I bambini ed i ragazzi sono infatti rassicurati nel saper gestire le applicazioni loro dedicate, si sentono “grandi” ed hanno la piena consapevolezza delle loro gesta e, per questa ragione, molti genitori sono sereni nel vedere i loro stessi figli sereni, concentrati, capaci e apparentemente impegnati in modo tale da non “disturbare” gli adulti.
Poi, però, notiamo i loro occhi rossi, li vediamo curvi come banane, li osserviamo parlare sempre meno oppure solo di codici comunicativi compressi e privi di una più ricca sintassi e di una grammatica corretta, vincolati alla ricerca ed all’uso dei telefonini.
È perciò difficile staccarli dal cellulare e dal computer e molti genitori si chiedono come fare.
Il confronto che oggi propongo è lo stesso con il quale mi specchio, perchè mi sento impotente e spaventata contro una tecnologia che prenderà sempre più vita nella nostra vita ed in quella dei ragazzi.
Ho parlato con i miei figli insieme a mio marito (io faccio lo sbirro buono e Fabio quello cattivo) nel dire loro i limiti di utilizzo e nell’educarli ai pericoli in generale atteso che ormai tutto è in rete, anche la scuola stessa usa le applicazioni.
Abbiamo notato che per quanto ci ascoltino è proprio mentre usano il telefonino che ne sono “rapiti” e riteniamo inutile adottare dei divieti manu militari, al netto della minaccia di mio marito nel proporre ai nostri figli il cellulare in modalità invisibile, trovando invece nello stimolo verso degli altri interessi un buon polo di attenzione, anche partecipando con loro nel praticarli.

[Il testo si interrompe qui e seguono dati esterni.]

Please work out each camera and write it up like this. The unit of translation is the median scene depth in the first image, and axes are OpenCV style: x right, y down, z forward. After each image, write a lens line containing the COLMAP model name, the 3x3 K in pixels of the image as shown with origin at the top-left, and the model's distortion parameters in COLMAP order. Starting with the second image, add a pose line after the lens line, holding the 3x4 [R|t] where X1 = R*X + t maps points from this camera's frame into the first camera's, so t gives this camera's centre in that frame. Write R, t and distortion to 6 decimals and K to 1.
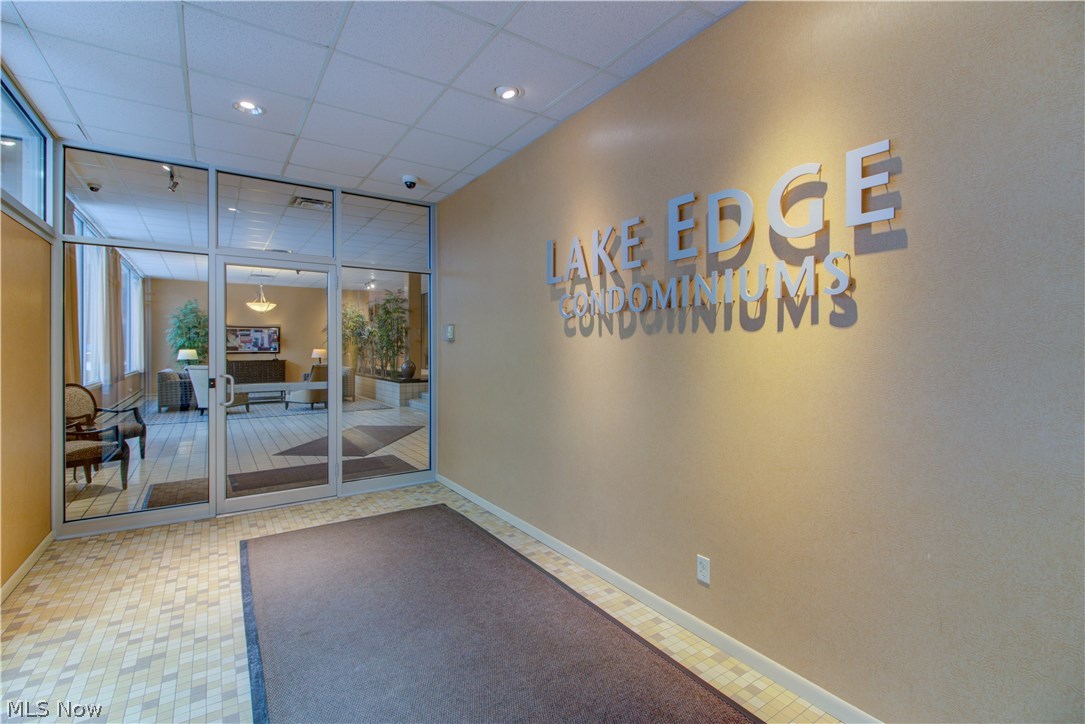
lens RADIAL K [[493.9, 0, 546.8], [0, 493.9, 344.8], [0, 0, 1]] dist [-0.001812, -0.000233]
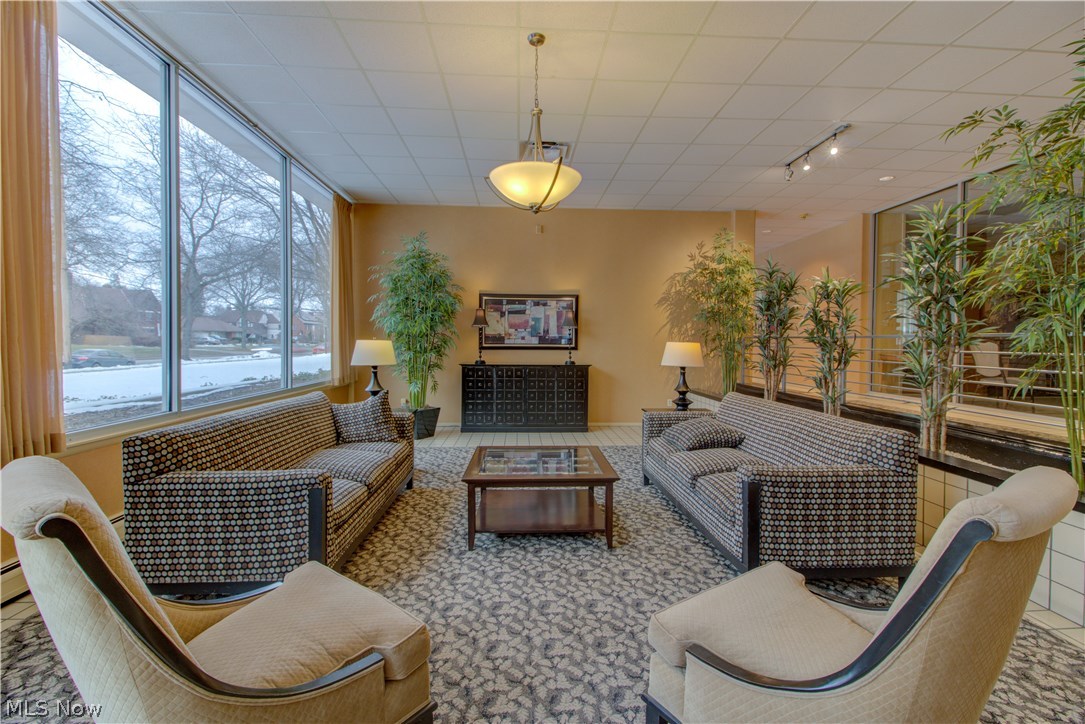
lens RADIAL K [[493.9, 0, 548.3], [0, 493.9, 358.0], [0, 0, 1]] dist [-0.001812, -0.000233]
pose [[0.857749, 0.027072, -0.513356, -0.330116], [-0.006949, 0.999132, 0.041078, 0.005855], [0.514023, -0.031667, 0.857192, 0.594012]]
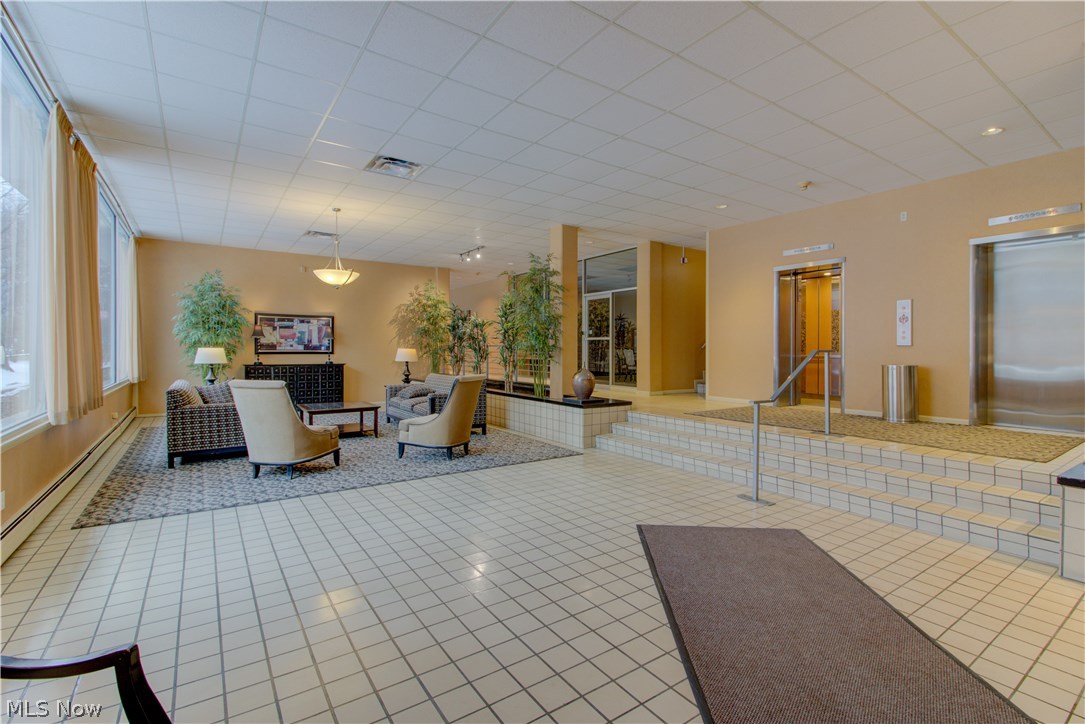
lens RADIAL K [[493.9, 0, 550.0], [0, 493.9, 360.7], [0, 0, 1]] dist [-0.001812, -0.000233]
pose [[0.999916, 0.009538, 0.008746, -0.249106], [-0.009794, 0.999510, 0.029728, 0.003198], [-0.008458, -0.029811, 0.999520, 0.306609]]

Ogni famiglia ha dinamiche tempi e interessi diversi da poter sostituire al telefonino, ricordando ai genitori che esiste anche il NO deciso come riposta alla richiesta del solo telefonino contro ogni altra opportunità.
Dipende quindi dalla qualità del rapporto con i figli, specialmente se adolescenti, al linguaggio comunicativo con il quale si parla con loro, alla relazione genitori-figli nel suo significato più ampio, la differenza tra l’essere ascoltati e l’imporre un divieto punto e basta.

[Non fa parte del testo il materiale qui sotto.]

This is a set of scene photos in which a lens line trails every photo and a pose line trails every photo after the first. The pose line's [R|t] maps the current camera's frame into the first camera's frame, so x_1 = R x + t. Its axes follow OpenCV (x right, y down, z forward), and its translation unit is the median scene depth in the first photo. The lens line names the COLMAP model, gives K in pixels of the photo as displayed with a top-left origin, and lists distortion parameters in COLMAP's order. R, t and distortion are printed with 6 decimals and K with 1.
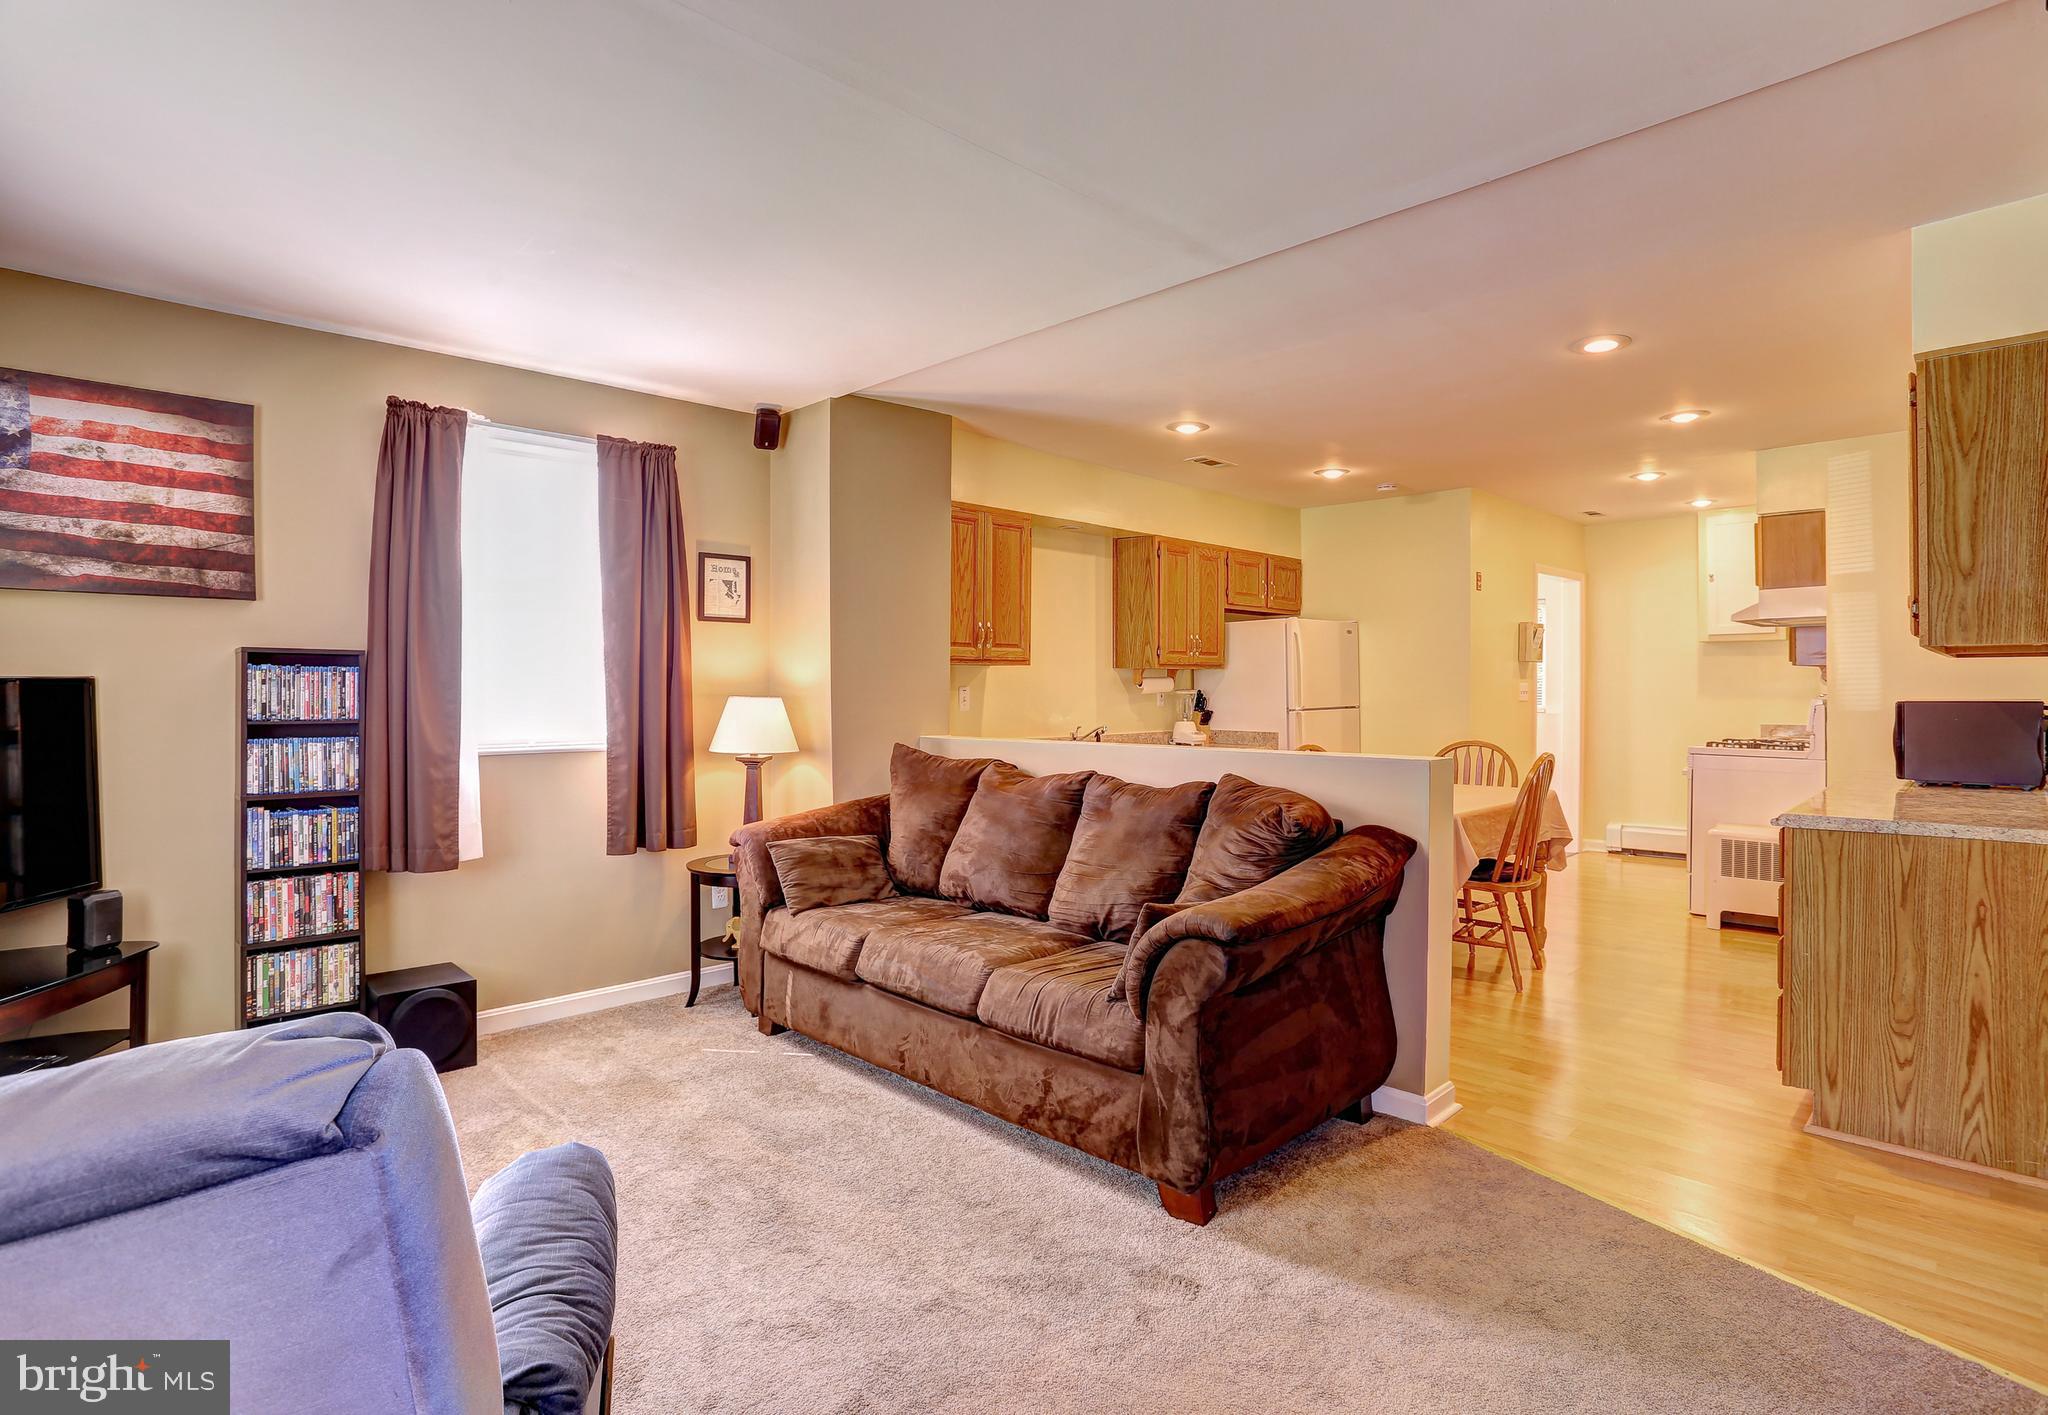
lens RADIAL K [[1066.3, 0, 1102.6], [0, 1066.3, 683.1], [0, 0, 1]] dist [-0.000791, 0.000018]
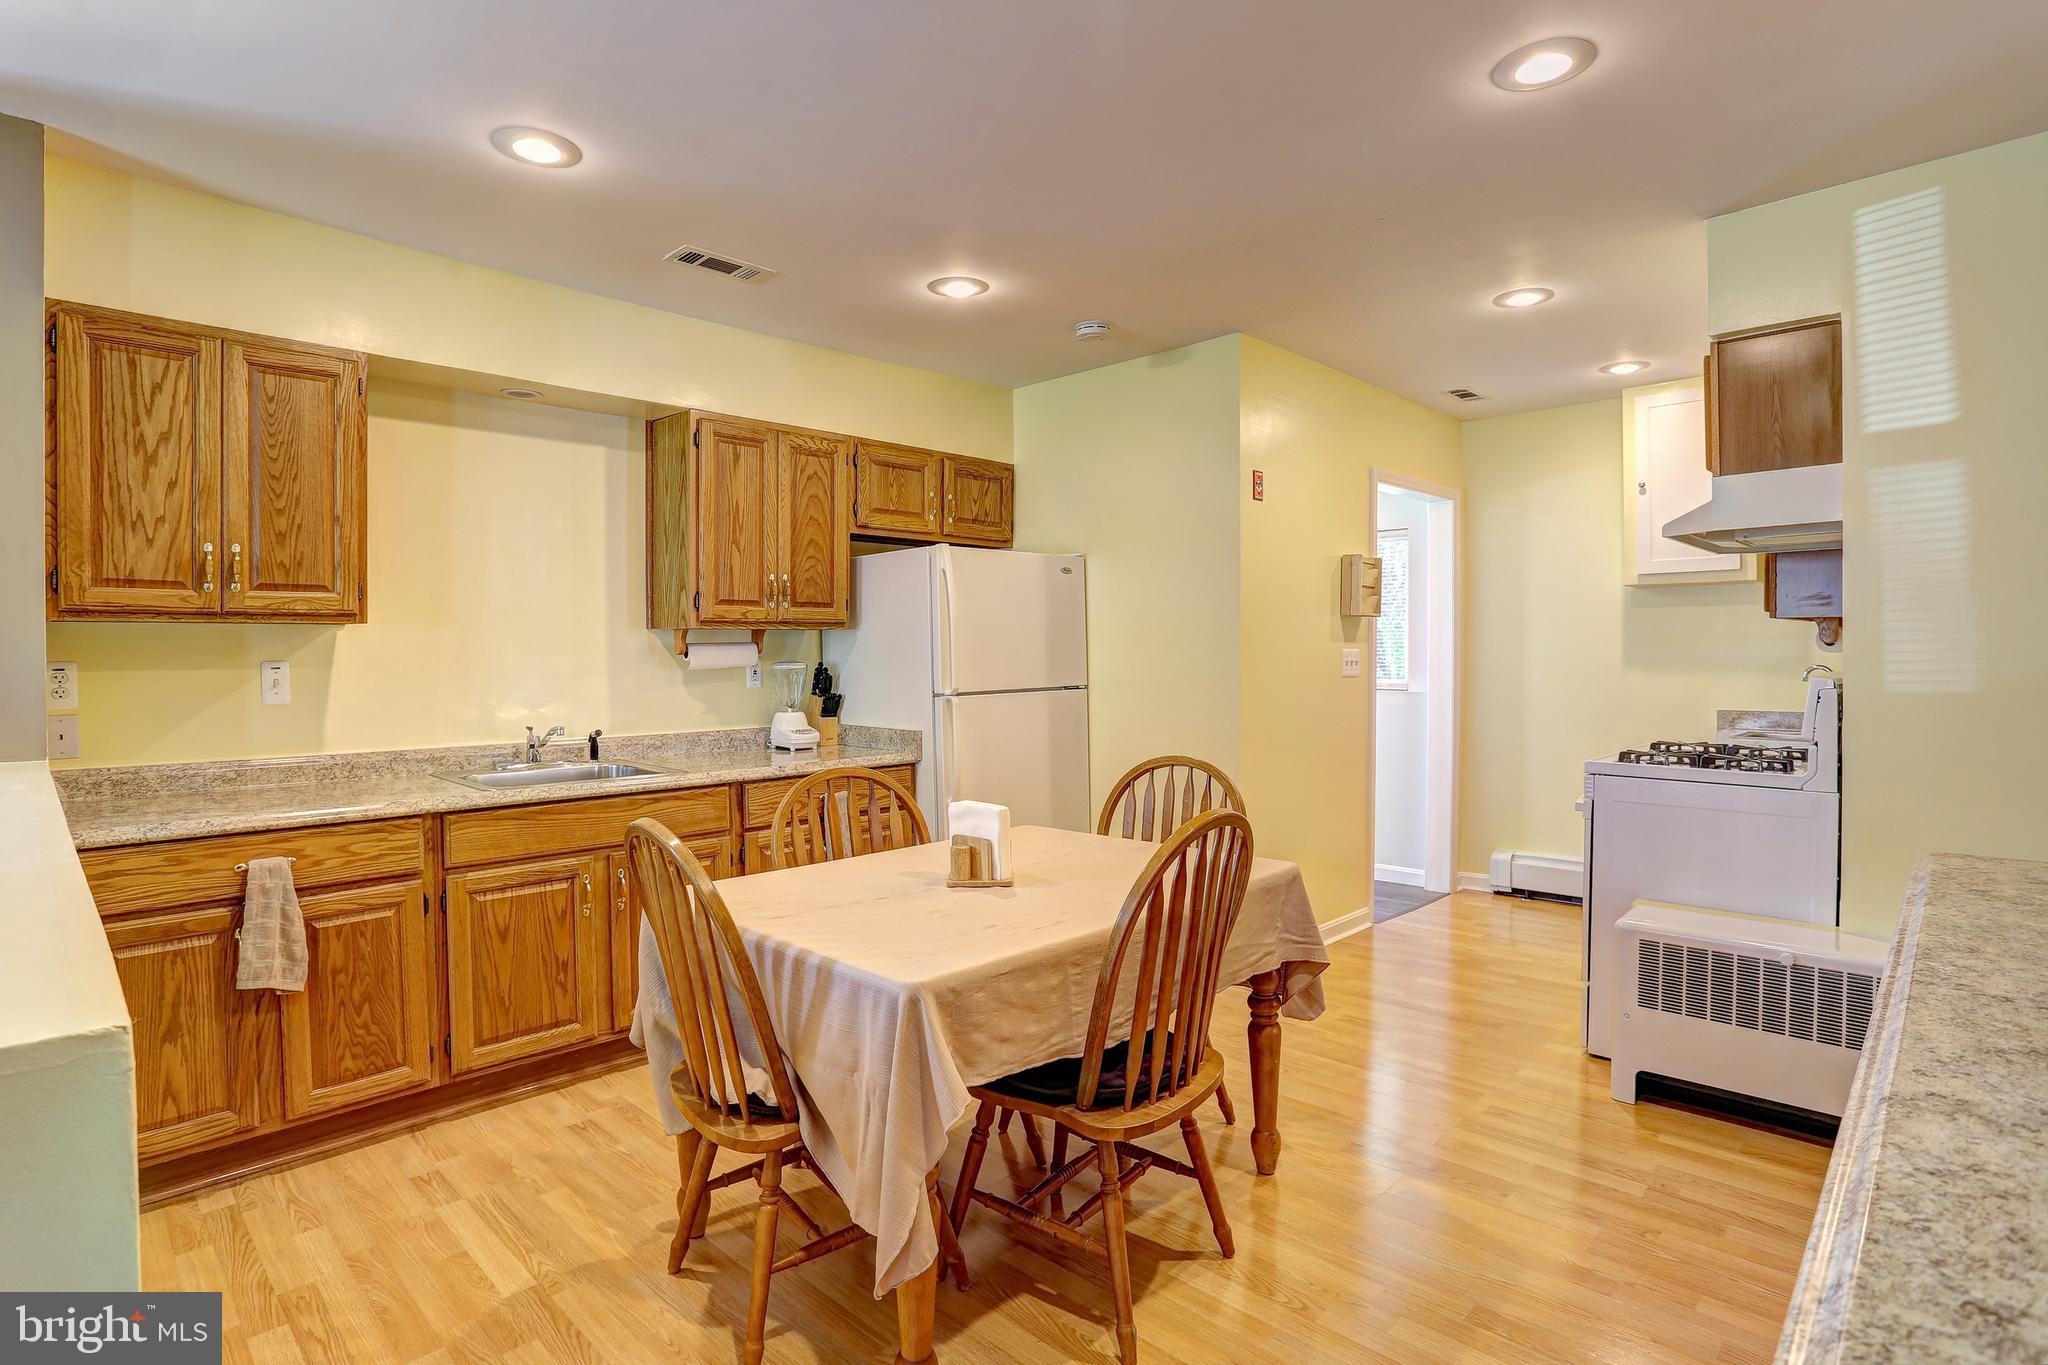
lens RADIAL K [[1009.6, 0, 1029.6], [0, 1009.6, 663.0], [0, 0, 1]] dist [-0.054358, 0.027887]
pose [[0.998407, -0.003686, -0.056301, 0.285578], [0.004517, 0.999883, 0.014639, -0.001739], [0.056240, -0.014870, 0.998307, 0.459233]]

Occorre impegno da parte nostra per educare i figli al corretto uso del telefonino ma, forse, dovremmo prima essere noi a saperlo gestire come babysitter.
Investiamo nella capacità di ascolto dei nostri figli ed anche nel loro buon senso oltre a delle precise regole di gestione dello strumento tecnologico, altrimenti non rimane che la modalità invisibile suggerita da mio marito, anche lui cosciente che serve a poco in realtà.
Meglio investire in prevenzione allora, cercando sin dai primi approcci dei bambini ai telefonini, di educarli ai giusti progressivi tempi di utilizzo in nome di quella maturità che noi genitori dobbiamo trasmettere ai figli soprattutto tramite la nostra autorevolezza, senza ricorrere alla sola autorità.